Aim of the task = For the word "notebook", state how many lines of the data include it. Respond with the number only.

Records for the task =
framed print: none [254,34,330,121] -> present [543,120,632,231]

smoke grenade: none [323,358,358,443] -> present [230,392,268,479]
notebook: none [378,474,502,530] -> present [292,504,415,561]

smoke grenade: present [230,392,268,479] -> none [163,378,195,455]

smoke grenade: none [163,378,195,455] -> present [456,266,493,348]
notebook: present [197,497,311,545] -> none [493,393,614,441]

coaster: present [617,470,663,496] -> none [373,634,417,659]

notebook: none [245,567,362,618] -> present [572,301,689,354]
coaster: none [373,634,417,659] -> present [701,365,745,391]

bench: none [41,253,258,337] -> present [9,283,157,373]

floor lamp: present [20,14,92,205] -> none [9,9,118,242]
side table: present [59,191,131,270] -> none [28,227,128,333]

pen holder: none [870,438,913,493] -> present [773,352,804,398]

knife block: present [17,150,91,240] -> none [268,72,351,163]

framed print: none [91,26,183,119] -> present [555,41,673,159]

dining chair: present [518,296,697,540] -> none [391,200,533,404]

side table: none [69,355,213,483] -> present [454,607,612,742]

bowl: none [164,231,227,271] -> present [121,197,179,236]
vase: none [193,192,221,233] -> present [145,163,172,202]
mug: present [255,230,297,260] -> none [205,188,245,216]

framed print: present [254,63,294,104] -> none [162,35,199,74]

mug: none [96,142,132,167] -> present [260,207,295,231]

Result below = 3